Sembra che Giuli voglia riferirsi anche alla diffusione delle biblioteche. Le biblioteche pubbliche di oggi potrebbero funzionare secondo una logica olivettiana?
Il riferimento concreto del Ministro al Piano Olivetti sembra per ora riguardare proprio le biblioteche, che egli considera strumento capillare di diffusione – a partire dalle periferie –, della lettura (che dovrebbe fungere da “alternativa allo spaccio o all’immersione solitaria nei social”).
La biblioteca Olivetti, dotata di una delle emeroteche più importanti d’Europa, è stata aperta nel 1930 e la direzione affidata ad intellettuali del livello di Geno Pampaloni e Luciano Codignola: anche questa attività, senza dimenticare il Centro Culturale Olivetti, rientrava nel progetto culturale complessivo. Per completare il modello olivettiano occorrono un’opera di sensibilizzazione alla lettura, investimenti in edifici moderni e funzionali ed inoltre convincere le imprese a creare, ovvero potenziare, biblioteche aziendali realmente fruibili dai lavoratori e dalle loro famiglie.
Esistono oggi le condizioni sociali ed economiche per replicare le politiche culturali ideate da Olivetti?

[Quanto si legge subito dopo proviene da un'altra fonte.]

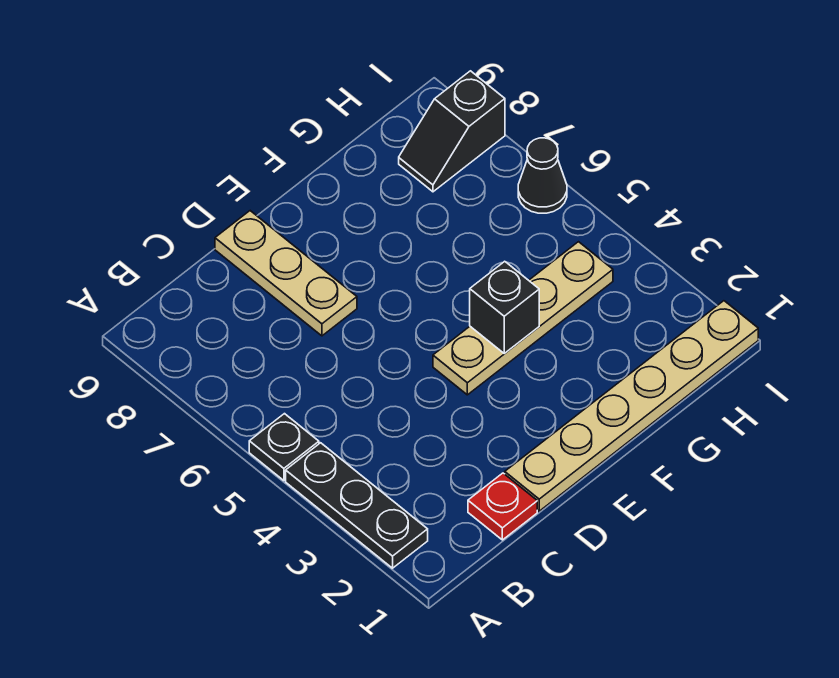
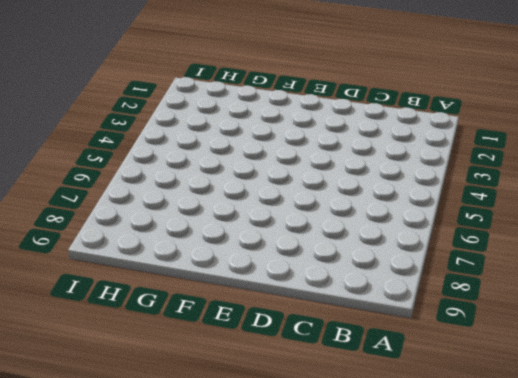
none -> black 1x3 plate [286,443,428,568]
none -> black 1x1 plate [249,414,319,481]

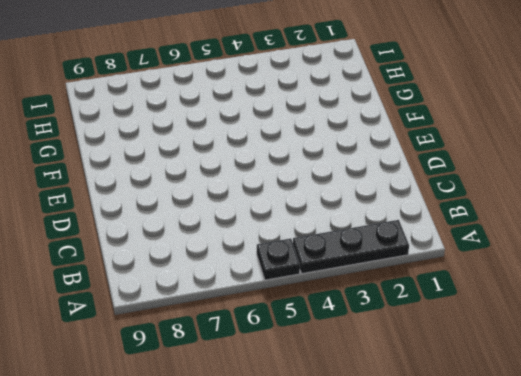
none -> red 1x1 plate [468,473,537,540]
none -> tan 1x6 plate [505,301,758,511]

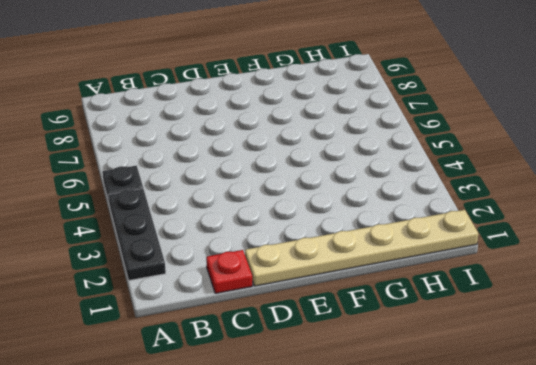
none -> tan 1x3 plate [215,211,357,336]
none -> tan 1x4 plate [433,242,613,395]

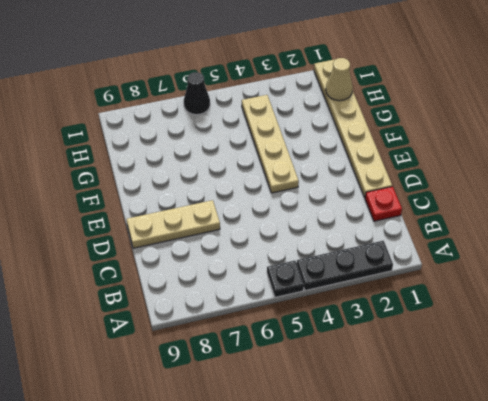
tan 1x1 cone [326,58,353,101] -> none
none -> black 1x2 slope [399,71,505,192]
none -> black 1x1 brick [470,261,539,354]

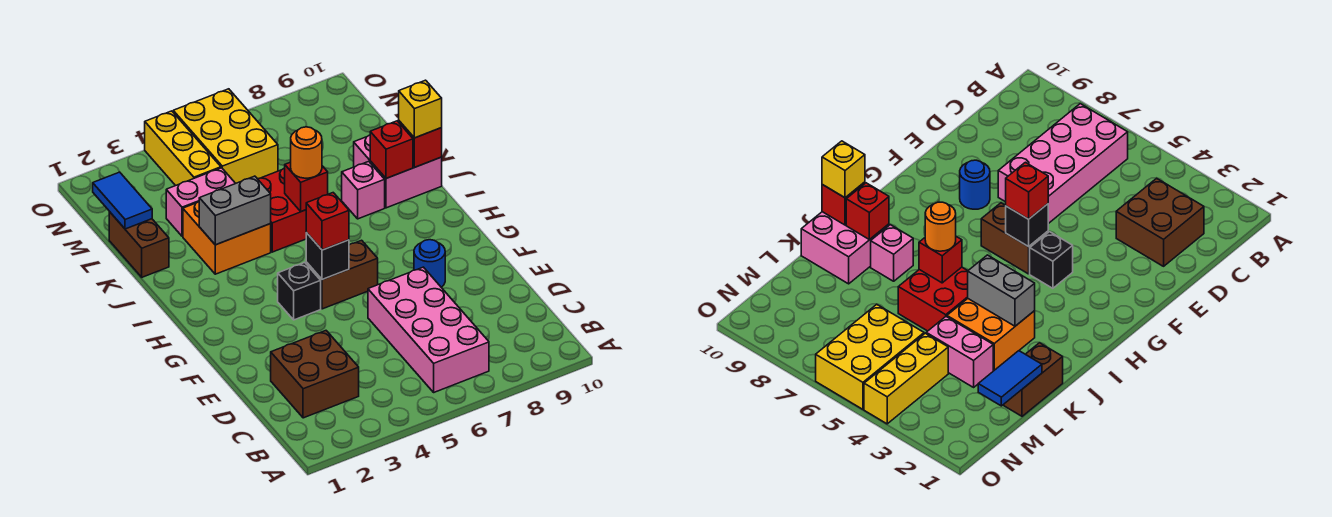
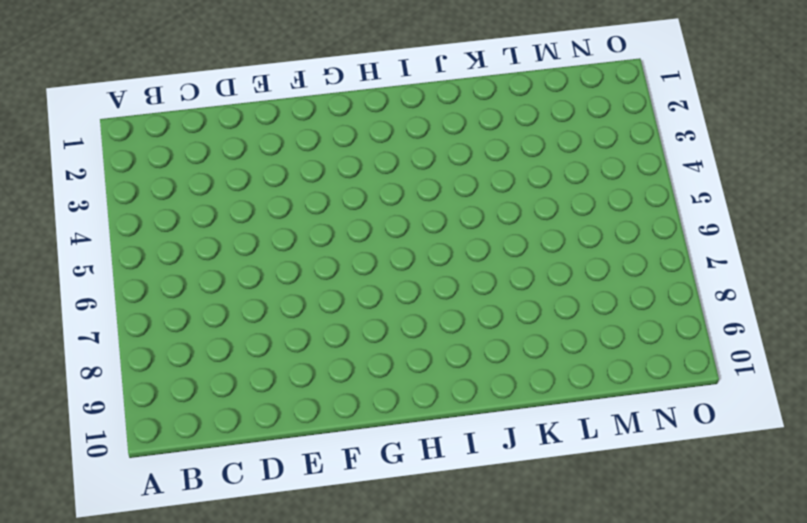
none -> pink 2x4 brick [368,267,489,392]
none -> brown 2x2 brick [271,331,359,418]
none -> blue 1x1 round brick [414,240,445,287]

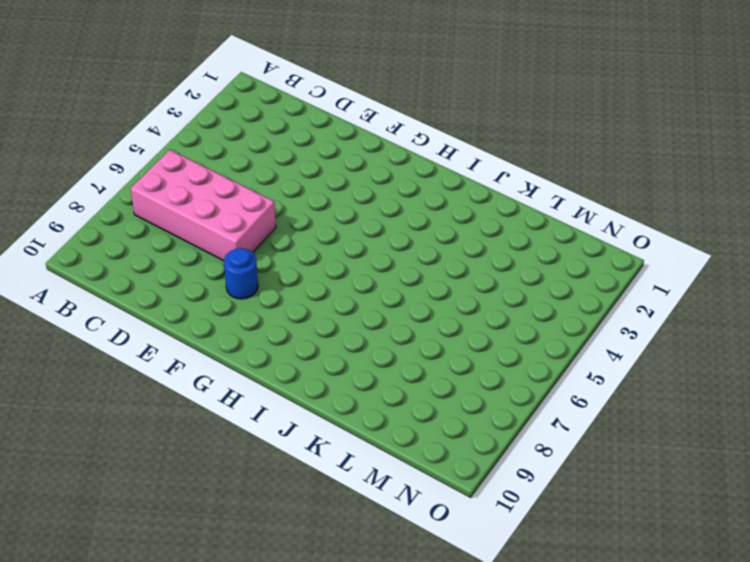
none -> brown 2x2 brick [271,331,359,418]
none -> black 1x1 brick [278,263,321,320]
none -> brown 1x2 brick [306,240,378,309]

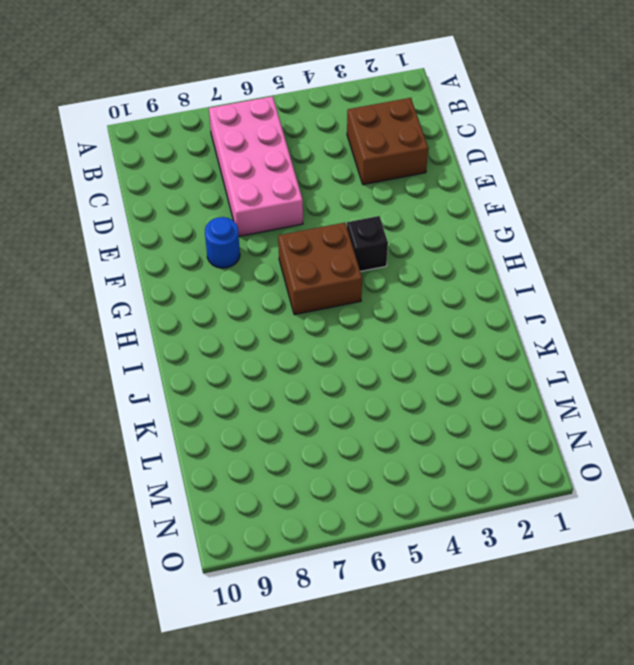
brown 2x2 brick [278,223,362,315] -> brown 1x2 brick [306,240,378,309]
none -> orange 2x2 brick [183,202,271,274]
none -> red 2x2 brick [258,168,306,252]
none -> pink 1x1 brick [342,161,385,219]

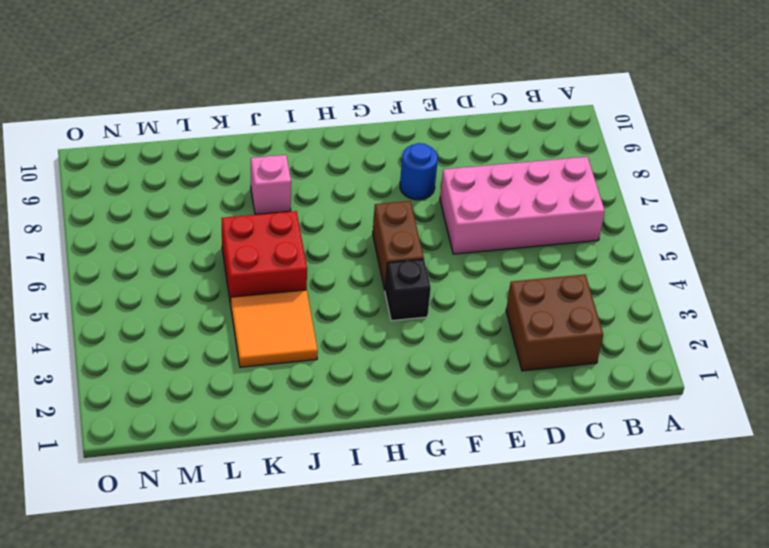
orange 2x2 tile [231,290,318,367] -> orange 2x2 brick [183,202,271,274]
none -> pink 2x2 brick [354,135,442,208]
none -> brown 1x2 brick [109,212,169,277]
none -> pink 1x2 brick [166,168,236,236]

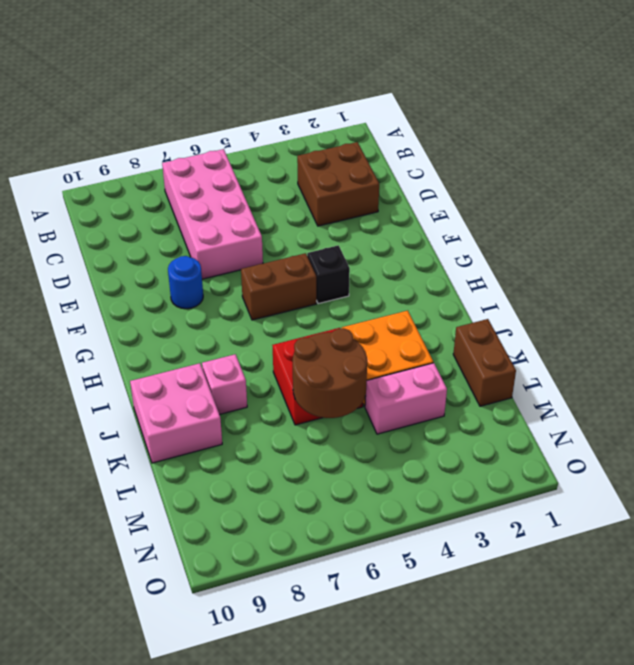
brown 2x2 round brick [293,328,367,418] -> none
none -> yellow 1x3 brick [145,111,221,186]
none -> yellow 2x3 brick [173,89,278,183]
none -> black 1x1 brick [306,233,349,280]

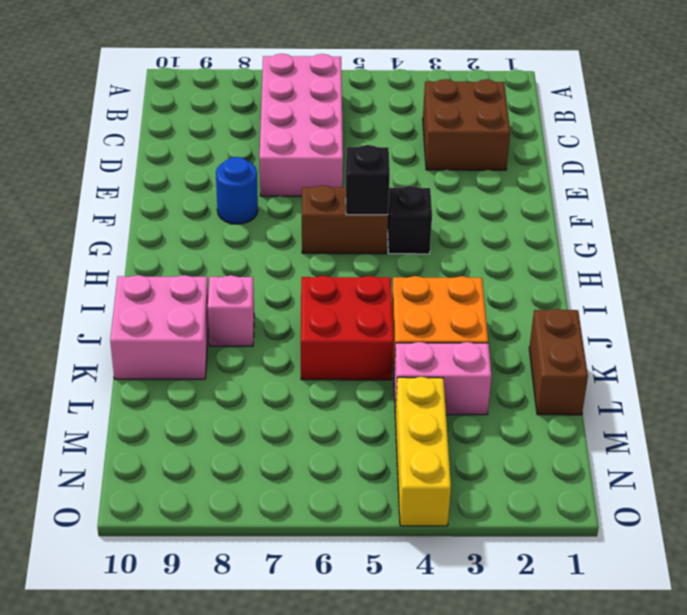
none -> yellow 2x3 brick [173,89,278,183]
none -> grey 1x2 brick [199,176,271,245]
none -> red 1x1 brick [285,162,328,212]

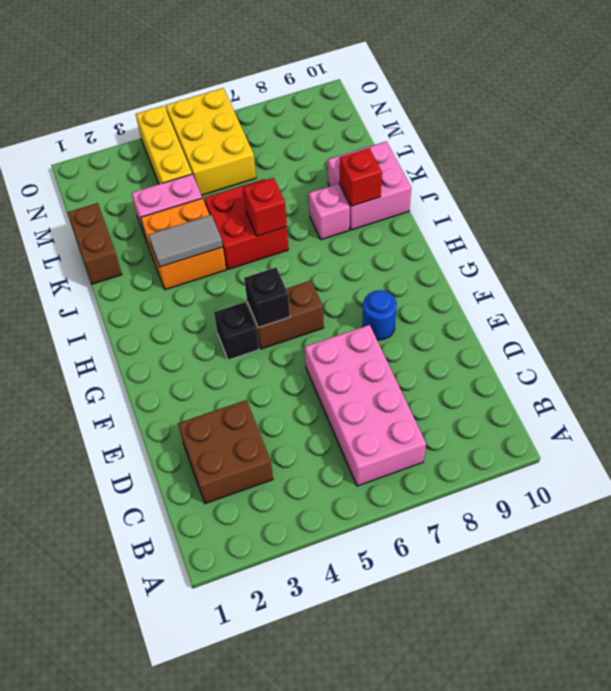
grey 1x2 tile [148,215,223,267] -> grey 1x2 brick [199,176,271,245]
none -> red 1x1 brick [399,121,442,167]
none -> blue 1x2 tile [93,172,152,229]
none -> red 1x1 brick [306,193,349,250]

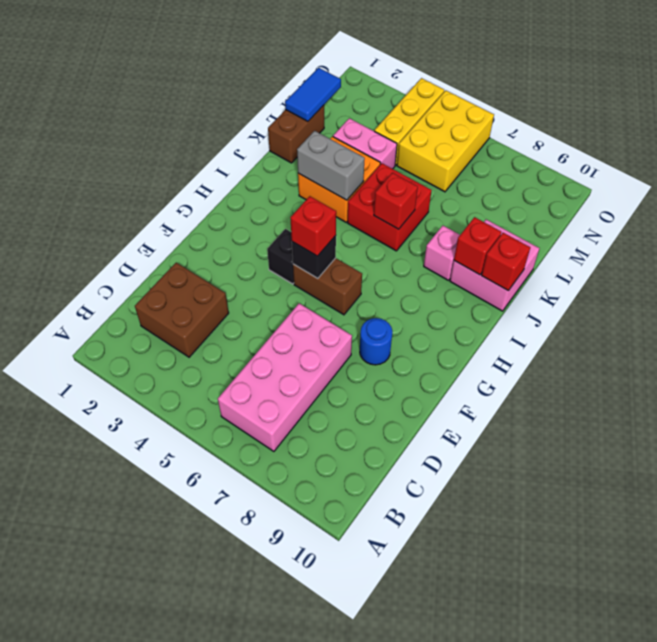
none -> orange 1x1 round brick [291,127,322,178]
none -> yellow 1x1 brick [399,80,442,138]

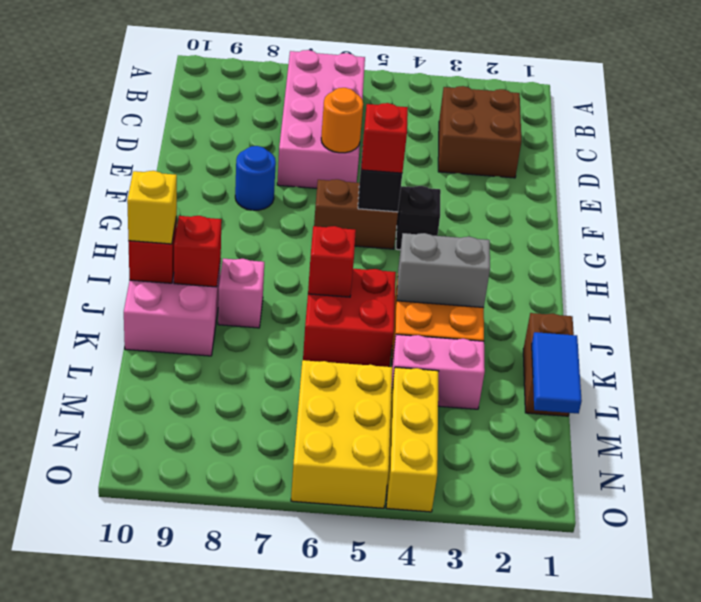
orange 1x1 round brick [321,88,363,153] -> orange 1x1 round brick moved to [291,127,322,178]

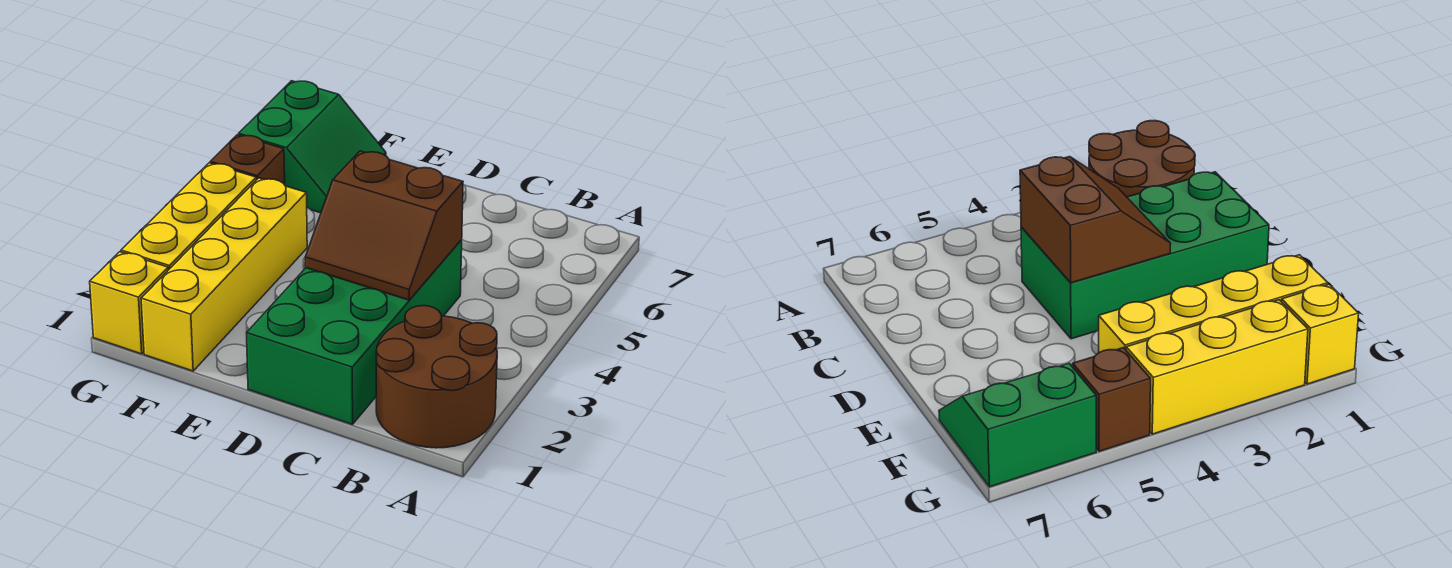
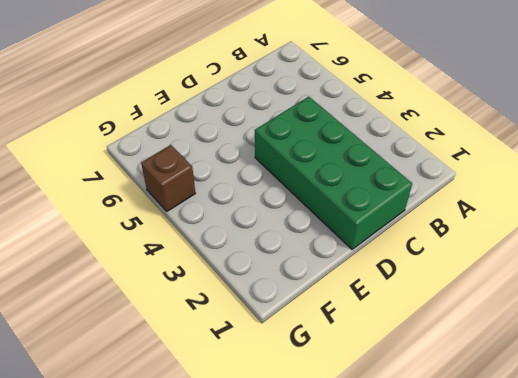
none -> brown 2x2 round brick [376,306,497,448]
none -> yellow 1x4 brick [141,178,307,371]

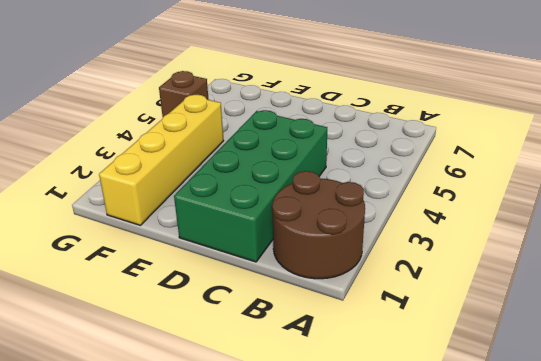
none -> green 2x2 slope [239,81,386,213]
none -> yellow 1x1 brick [90,252,168,354]

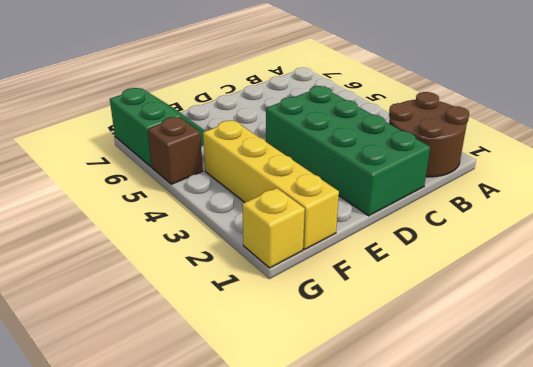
none -> yellow 1x3 brick [121,163,256,270]
none -> brown 2x2 slope [305,151,463,300]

Il progetto Olivettiano è irripetibile nella sua concezione complessiva e ciò perché l’attuale capitalismo, a partire da quello finanziario e delle multinazionali, è retto da princìpi e interessi inconciliabili con l’etica e la visione del geniale imprenditore eporediese. Purtuttavia è importante che la politica e le istituzioni pubbliche abbiano il coraggio di misurarsi con l’esperienza che si è sviluppata ad Ivrea – a condizione che vengano spiegati gli obiettivi, i mezzi e vi sia un costante monitoraggio dei risultati.